16. A fluid analysis arrangement, comprising: a particle quantifying device having a sensor unit with a sensing stick to be arranged in a fluid to sense for particles in the fluid, and an evaluation unit; a holder having a plurality of seats each configured to receive a container in which a sample fluid is arranged; a robot; a washing station; and a control unit connected to the particle quantifying device and the robot, wherein the sensor unit is mounted to the robot, and the control unit is configured to control the robot to arrange the sensing stick in one of the sample fluids of each container received in the seats of the holder after another, activate the particle quantifying device to sense for particles in the sample fluids, and control the robot to arrange the sensing stick in the washing station after each sensing for particles in one of the sample fluids and before arranging the sensing stick in a next one of the sample fluids.

17. The fluid analysis arrangement of claim 16, wherein the washing station comprises a cleaning medium reservoir housing a cleaning medium and a cleaning medium forwarder connected to the cleaning medium reservoir, wherein the control unit is connected to the washing station and configured to activate the cleaning medium forwarder to flush the sensor unit with the cleaning medium after the particle quantifying device sensing for particles in the sample fluid of one of the containers received in the seats of the holder and before the particle quantifying device sensing for particles in the sample fluid of another one of the containers received in the seats of the holder.

18. The fluid analysis arrangement of claim 17, wherein the washing station has a washing seat in which the sensing stick is arranged when the sensor unit is flushed with the cleaning medium.

19. The fluid analysis arrangement of claim 17, the washing station comprises a cleaning medium cavity arranged to receive the cleaning medium after flushing the sensor unit.

20. The fluid analysis arrangement of claim 17, wherein the washing seat and the cleaning medium cavity are in fluid communication such that after flushing the sensor unit the cleaning medium is provided into the washing seat and transferred from the washing seat into the cleaning medium cavity.

21. The fluid analysis arrangement of claim 17, wherein the control unit is configured to control the robot to arrange the sensing stick in the cleaning medium cavity to sense for particles in the cleaning medium after flushing the sensor unit.

22. The fluid analysis arrangement of claim 21, wherein the control unit is configured to control the robot to arrange the sensing stick in the sample fluid of the other one of the containers received in the seats of the holder when the amount of particles sensed in the cleaning medium after flushing the sensor unit is below a predefined threshold, and/or the control unit is configured to re-activate the cleaning medium forwarder to flush the sensor unit with the cleaning medium when the amount of particles sensed in the washing medium after flushing the sensor unit is above the predefined threshold.

23. The fluid analysis arrangement of claim 16, wherein the washing station comprises a drying coupler and the control unit is configured to control the robot to arrange the sensing stick in the drying coupler before arranging the sensing stick in the sample fluid of the other one of the containers received in the seats of the holder.

▶ **SOURCE MATERIAL**
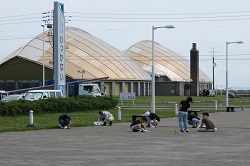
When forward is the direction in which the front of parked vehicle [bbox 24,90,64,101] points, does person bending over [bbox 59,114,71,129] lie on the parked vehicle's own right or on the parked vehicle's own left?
on the parked vehicle's own left

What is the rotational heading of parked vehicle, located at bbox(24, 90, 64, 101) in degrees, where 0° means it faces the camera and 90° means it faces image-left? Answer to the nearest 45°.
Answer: approximately 45°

▶ **ACTIVITY LIST**
a – In the fluid analysis claims, take the part that opens with "19. The fluid" and closes with "cleaning medium cavity.", and write it out again with "cleaning medium cavity" swapped for "drain basin".
b – Continue the fluid analysis claims from their last sentence.

▶ **ANSWERS BY TASK**
a –
19. The fluid analysis arrangement of claim 17, the washing station comprises a drain basin arranged to receive the cleaning medium after flushing the sensor unit.

20. The fluid analysis arrangement of claim 17, wherein the washing seat and the drain basin are in fluid communication such that after flushing the sensor unit the cleaning medium is provided into the washing seat and transferred from the washing seat into the drain basin.

b –
24. The fluid analysis arrangement of claim 23, wherein the washing station comprises a vacuum creator connected to the control unit, the control unit being configured to activate the vacuum creator to dry the sensor unit when the sensing stick is arranged in the drying coupler.

25. The fluid analysis arrangement of claim 16, comprising a shaker, wherein the holder is arranged on the shaker to be moved by the shaker, and the control unit is connected to the shaker and configured to activate the shaker when the sensing stick is not arranged in the sample fluid of any container received in the seats of the holder.

26. The fluid analysis arrangement of claim 16, wherein the robot is a linear robot embodied to move the sensor unit along a horizontal x axis and a vertical z-axis.

27. The fluid analysis arrangement of claim 16, comprising a sample loop positioned between the sensor unit of the particle quantifying device and the evaluation unit of the particle quantifying device.

28. The fluid analysis arrangement of claim 16, comprising a sample fluid drawer in fluid connection with the sensing stick of the sensor unit, wherein preferably a fluid connection structure between the sample fluid drawer and the sensing stick of the sensor unit is at least partially filled with a transmission medium.

29. A method of analyzing a fluid, comprising the steps of: i) obtaining a plurality of containers each filled with a sample fluid to be analyzed; ii) a robot automatically arranging a sensing stick of a sensor unit of a particle quantifying device in one of the sample fluids of the plurality of containers; iii) the sensor unit of the particle quantifying device automatically sensing for particles in the one of the sample fluids; iv) the robot automatically arranging the sensing stick of the sensor unit of the particle quantifying device in a washing station; v) cleaning the sensing stick of the sensor unit of the particle quantifying device arranged in the washing station; and vi) repeating steps ii) to v) for each of the other ones of the samples of the plurality of containers one after the other.

30. The method of claim 29, wherein step v) comprises a cleaning medium forwarder flushing the sensor unit with a cleaning medium, and the washing station preferably has a washing seat in which the sensing stick is arranged when the sensor unit is flushed with the cleaning medium.

31. The method of claim 30, wherein the cleaning medium is gathered after flushing the sensor unit, and the sensor unit of the particle quantifying device preferably automatically senses for particles in the gathered cleaning medium.

32. The method of claim 31, wherein step vi) is performed when the amount of particles sensed in the gathered cleaning medium is below a predefined threshold.

33. The method of claim 31, wherein step v) is re-performed when the amount of particles sensed in the gathered cleaning medium is above a predefined threshold.

34. The method of claim 29, wherein step v) comprises drying the sensor unit, and drying the sensor unit preferably comprises a vacuum creator of the washing station applying a vacuum to the sensor unit.

35. The method of claim 29, comprising shaking the plurality of containers in step iii), in step iv) and in step v).

Description

BRIEF DESCRIPTION OF THE DRAWINGS

[0048] The fluid analysis arrangement according to the invention and the method according to the invention are described in more detail herein below by way of an exemplary embodiment and with reference to the attached drawings, in which:

[0049] FIG. 1 shows a block scheme of a top view of an embodiment of the fluid analysis arrangement according to the invention;

[0050] FIG. 2 shows a block scheme of a side view of the fluid analysis arrangement of FIG. 1; and

[0051] FIG. 3 shows flow scheme of operating the fluid analysis arrangement of FIG. 1.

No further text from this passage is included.